“Image Generators With Conditionally-Independent Pixel Synthesis”, Ivan Anokhin, Kirill Demochkin, Taras Khakhulin, Gleb Sterkin, Victor Lempitsky, Denis Korzhenkov2020-11-27 (, ; backlinks; similar)⁠:

[cf. Stanley2007/Mordvintsev et al 2018/Ha2016 on CPPNs, COCO-GAN, NeRF] Existing image generator networks rely heavily on spatial convolutions and, optionally, self-attention blocks in order to gradually synthesize images in a coarse-to-fine manner.

Here, we present a new architecture for image generators [Conditionally-Independent Pixel Synthesis (CIPS)], where the color value at each pixel is computed independently given the value of a random latent vector and the coordinate of that pixel. [A single-pixel GAN!] No spatial convolutions or similar operations that propagate information across pixels are involved during the synthesis…In total, its backbone contains 15 fully-connected layers [45.9m parameters]. [Otherwise StyleGAN 2-like—note StyleGAN was already unusual for its deep stack of MLP layers processing the z → w embedding.]

We analyze the modeling capabilities of such generators when trained in an adversarial fashion, and observe the new generators to achieve similar generation quality to state-of-the-art convolutional generators.

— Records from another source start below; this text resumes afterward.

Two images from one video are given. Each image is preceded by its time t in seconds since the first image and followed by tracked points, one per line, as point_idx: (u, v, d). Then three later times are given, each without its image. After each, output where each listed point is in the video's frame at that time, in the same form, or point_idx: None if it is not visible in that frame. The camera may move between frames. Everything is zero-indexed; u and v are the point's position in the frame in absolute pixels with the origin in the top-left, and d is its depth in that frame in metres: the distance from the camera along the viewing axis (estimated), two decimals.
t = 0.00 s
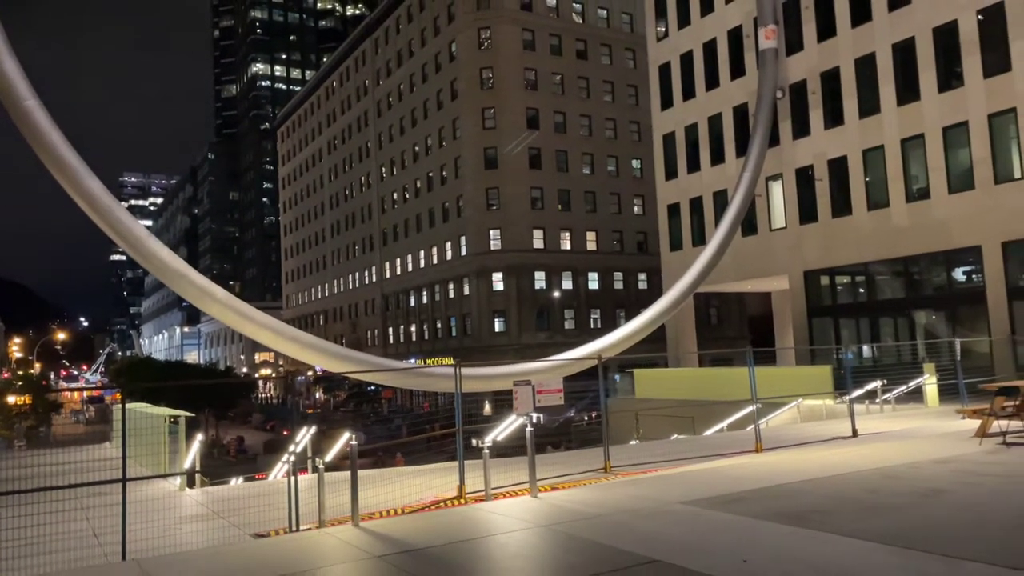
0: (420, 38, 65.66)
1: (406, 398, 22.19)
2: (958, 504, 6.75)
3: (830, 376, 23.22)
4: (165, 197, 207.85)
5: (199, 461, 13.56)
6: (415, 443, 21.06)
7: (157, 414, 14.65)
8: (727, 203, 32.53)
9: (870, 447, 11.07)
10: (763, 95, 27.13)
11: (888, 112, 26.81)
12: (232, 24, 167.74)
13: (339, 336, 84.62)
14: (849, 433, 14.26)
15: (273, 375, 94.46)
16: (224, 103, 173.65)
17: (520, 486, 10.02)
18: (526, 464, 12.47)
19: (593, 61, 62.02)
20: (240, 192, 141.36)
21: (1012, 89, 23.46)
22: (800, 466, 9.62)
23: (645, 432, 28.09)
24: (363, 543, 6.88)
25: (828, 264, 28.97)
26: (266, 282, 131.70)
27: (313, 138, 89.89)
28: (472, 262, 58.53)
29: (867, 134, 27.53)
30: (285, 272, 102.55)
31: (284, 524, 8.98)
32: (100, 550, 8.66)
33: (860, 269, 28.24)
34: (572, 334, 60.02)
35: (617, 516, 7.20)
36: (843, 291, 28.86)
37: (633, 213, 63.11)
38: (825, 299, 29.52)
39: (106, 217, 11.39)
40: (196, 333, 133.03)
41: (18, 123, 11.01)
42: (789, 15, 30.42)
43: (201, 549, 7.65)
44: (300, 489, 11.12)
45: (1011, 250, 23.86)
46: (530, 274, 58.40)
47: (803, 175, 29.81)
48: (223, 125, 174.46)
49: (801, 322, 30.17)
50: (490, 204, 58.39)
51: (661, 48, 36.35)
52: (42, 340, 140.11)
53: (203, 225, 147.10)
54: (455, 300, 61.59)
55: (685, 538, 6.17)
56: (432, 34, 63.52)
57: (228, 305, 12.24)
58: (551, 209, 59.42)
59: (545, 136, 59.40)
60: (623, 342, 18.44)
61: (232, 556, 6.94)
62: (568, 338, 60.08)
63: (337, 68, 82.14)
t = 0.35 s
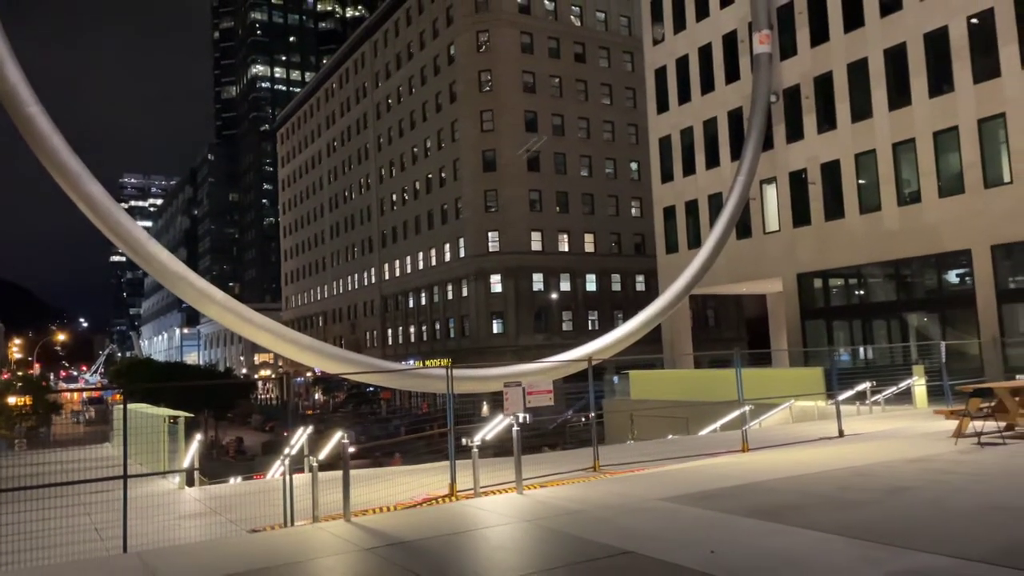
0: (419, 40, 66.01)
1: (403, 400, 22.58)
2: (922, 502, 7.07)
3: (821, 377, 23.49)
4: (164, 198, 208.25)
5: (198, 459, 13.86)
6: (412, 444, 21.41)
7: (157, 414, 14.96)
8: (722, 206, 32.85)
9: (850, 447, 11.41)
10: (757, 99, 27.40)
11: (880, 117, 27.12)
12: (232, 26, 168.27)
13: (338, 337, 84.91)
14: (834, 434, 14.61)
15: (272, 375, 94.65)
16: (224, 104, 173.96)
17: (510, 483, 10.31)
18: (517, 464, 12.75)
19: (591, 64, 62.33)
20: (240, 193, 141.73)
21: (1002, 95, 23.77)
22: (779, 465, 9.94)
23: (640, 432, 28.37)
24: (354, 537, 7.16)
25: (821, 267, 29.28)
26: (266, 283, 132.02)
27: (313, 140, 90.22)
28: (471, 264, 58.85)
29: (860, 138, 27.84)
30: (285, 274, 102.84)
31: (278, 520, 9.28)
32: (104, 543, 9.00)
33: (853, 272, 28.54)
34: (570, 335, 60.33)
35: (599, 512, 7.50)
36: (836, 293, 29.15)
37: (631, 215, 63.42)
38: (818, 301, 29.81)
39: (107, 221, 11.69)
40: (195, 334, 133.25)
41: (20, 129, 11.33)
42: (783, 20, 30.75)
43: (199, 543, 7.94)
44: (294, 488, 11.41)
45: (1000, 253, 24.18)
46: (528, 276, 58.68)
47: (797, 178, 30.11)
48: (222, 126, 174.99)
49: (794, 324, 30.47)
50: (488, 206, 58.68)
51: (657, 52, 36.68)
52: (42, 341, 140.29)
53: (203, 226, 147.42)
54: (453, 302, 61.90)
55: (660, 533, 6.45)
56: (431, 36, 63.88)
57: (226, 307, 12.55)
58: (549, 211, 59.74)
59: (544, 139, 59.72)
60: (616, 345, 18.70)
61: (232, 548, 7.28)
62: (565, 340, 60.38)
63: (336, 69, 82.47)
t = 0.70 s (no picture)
0: (417, 41, 66.14)
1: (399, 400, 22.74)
2: (896, 499, 7.25)
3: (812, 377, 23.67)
4: (163, 197, 208.38)
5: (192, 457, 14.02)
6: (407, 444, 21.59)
7: (153, 412, 15.14)
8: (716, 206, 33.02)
9: (834, 446, 11.59)
10: (751, 99, 27.52)
11: (873, 119, 27.28)
12: (231, 26, 168.53)
13: (336, 337, 85.07)
14: (821, 433, 14.81)
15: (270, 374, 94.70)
16: (223, 104, 174.09)
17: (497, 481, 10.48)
18: (506, 461, 12.88)
19: (588, 64, 62.51)
20: (238, 193, 141.88)
21: (993, 97, 23.95)
22: (762, 464, 10.11)
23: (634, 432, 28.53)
24: (341, 534, 7.30)
25: (814, 267, 29.44)
26: (265, 282, 132.20)
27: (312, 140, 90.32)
28: (468, 264, 59.02)
29: (853, 139, 28.00)
30: (283, 273, 102.96)
31: (268, 518, 9.44)
32: (97, 539, 9.20)
33: (846, 272, 28.70)
34: (567, 335, 60.51)
35: (579, 509, 7.69)
36: (830, 293, 29.30)
37: (629, 215, 63.57)
38: (812, 301, 29.98)
39: (102, 221, 11.80)
40: (194, 333, 133.44)
41: (17, 130, 11.48)
42: (777, 22, 30.94)
43: (188, 539, 8.10)
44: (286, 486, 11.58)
45: (991, 254, 24.37)
46: (525, 276, 58.85)
47: (791, 179, 30.27)
48: (221, 126, 175.17)
49: (788, 324, 30.64)
50: (486, 206, 58.79)
51: (653, 53, 36.86)
52: (41, 340, 140.54)
53: (202, 226, 147.53)
54: (451, 302, 62.09)
55: (638, 530, 6.62)
56: (429, 36, 64.03)
57: (221, 307, 12.68)
58: (547, 211, 59.90)
59: (541, 139, 59.88)
60: (608, 346, 18.78)
61: (221, 542, 7.49)
62: (563, 340, 60.55)
63: (335, 69, 82.53)
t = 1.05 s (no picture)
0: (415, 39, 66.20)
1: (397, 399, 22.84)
2: (878, 496, 7.33)
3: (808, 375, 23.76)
4: (162, 196, 208.50)
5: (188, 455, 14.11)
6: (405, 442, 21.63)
7: (149, 411, 15.23)
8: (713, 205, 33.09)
9: (823, 443, 11.68)
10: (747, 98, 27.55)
11: (868, 118, 27.36)
12: (231, 25, 168.59)
13: (335, 335, 85.16)
14: (814, 431, 14.88)
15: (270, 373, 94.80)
16: (223, 102, 174.02)
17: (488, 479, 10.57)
18: (499, 459, 12.95)
19: (587, 63, 62.55)
20: (238, 191, 141.93)
21: (988, 95, 24.01)
22: (750, 461, 10.21)
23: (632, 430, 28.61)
24: (330, 530, 7.38)
25: (810, 265, 29.50)
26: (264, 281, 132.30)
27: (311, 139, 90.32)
28: (467, 263, 59.07)
29: (848, 138, 28.08)
30: (282, 272, 103.01)
31: (260, 515, 9.54)
32: (89, 536, 9.30)
33: (842, 271, 28.78)
34: (565, 333, 60.59)
35: (566, 505, 7.79)
36: (827, 291, 29.36)
37: (627, 214, 63.65)
38: (808, 299, 30.05)
39: (98, 220, 11.86)
40: (193, 332, 133.65)
41: (13, 127, 11.53)
42: (774, 22, 31.00)
43: (180, 535, 8.18)
44: (281, 483, 11.66)
45: (986, 253, 24.45)
46: (523, 274, 58.94)
47: (787, 178, 30.33)
48: (220, 125, 175.18)
49: (784, 322, 30.71)
50: (484, 204, 58.82)
51: (650, 52, 36.92)
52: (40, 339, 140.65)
53: (201, 224, 147.64)
54: (449, 300, 62.17)
55: (623, 526, 6.71)
56: (427, 35, 64.08)
57: (217, 306, 12.73)
58: (545, 210, 59.97)
59: (539, 137, 59.92)
60: (599, 346, 18.73)
61: (213, 538, 7.61)
62: (561, 338, 60.62)
63: (334, 68, 82.54)
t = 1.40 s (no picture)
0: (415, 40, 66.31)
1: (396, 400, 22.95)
2: (868, 495, 7.50)
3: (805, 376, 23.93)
4: (162, 196, 208.56)
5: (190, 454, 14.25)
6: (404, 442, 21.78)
7: (150, 411, 15.36)
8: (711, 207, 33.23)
9: (818, 444, 11.83)
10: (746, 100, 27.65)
11: (866, 120, 27.50)
12: (231, 25, 168.66)
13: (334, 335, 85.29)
14: (811, 432, 15.02)
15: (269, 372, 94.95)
16: (223, 102, 174.05)
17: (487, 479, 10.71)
18: (499, 460, 13.08)
19: (586, 64, 62.69)
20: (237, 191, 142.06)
21: (985, 98, 24.16)
22: (744, 462, 10.37)
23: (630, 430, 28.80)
24: (331, 530, 7.51)
25: (808, 267, 29.64)
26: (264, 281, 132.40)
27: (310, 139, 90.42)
28: (466, 263, 59.21)
29: (846, 140, 28.22)
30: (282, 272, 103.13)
31: (262, 515, 9.66)
32: (93, 535, 9.46)
33: (839, 272, 28.94)
34: (564, 334, 60.72)
35: (563, 505, 7.94)
36: (825, 293, 29.50)
37: (626, 214, 63.80)
38: (806, 301, 30.20)
39: (99, 220, 11.99)
40: (193, 331, 133.84)
41: (14, 128, 11.65)
42: (772, 25, 31.15)
43: (183, 535, 8.30)
44: (282, 483, 11.78)
45: (982, 255, 24.61)
46: (523, 275, 59.09)
47: (785, 180, 30.47)
48: (220, 124, 175.25)
49: (782, 323, 30.86)
50: (484, 205, 58.93)
51: (649, 53, 37.07)
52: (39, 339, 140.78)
53: (201, 224, 147.78)
54: (449, 301, 62.32)
55: (620, 526, 6.84)
56: (427, 36, 64.23)
57: (218, 307, 12.85)
58: (545, 211, 60.11)
59: (539, 138, 60.06)
60: (599, 347, 18.84)
61: (218, 536, 7.75)
62: (560, 339, 60.76)
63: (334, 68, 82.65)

We also investigate several interesting properties unique to the new architecture. [It can take in arbitrary-shaped images like cylinders & generate arbitrary-sized or interpolated images, while using fixed memory per pixel in both training/sampling, and anytime (‘foveated’) results.]

Figure 2: The Conditionally-Independent Pixel Synthesis (CIPS) generator architecture. Top: the generation pipeline, in which the coordinates (x, y) of each pixel are encoded (yellow) and processed by a fully-connected (FC) network with weights, modulated with a latent vector w, shared for all pixels. The network returns the RGB value of that pixel. Bottom: The architecture of a modulated fully-connected layer (ModFC). Note: our default configuration also includes skip connections to the output (not shown here).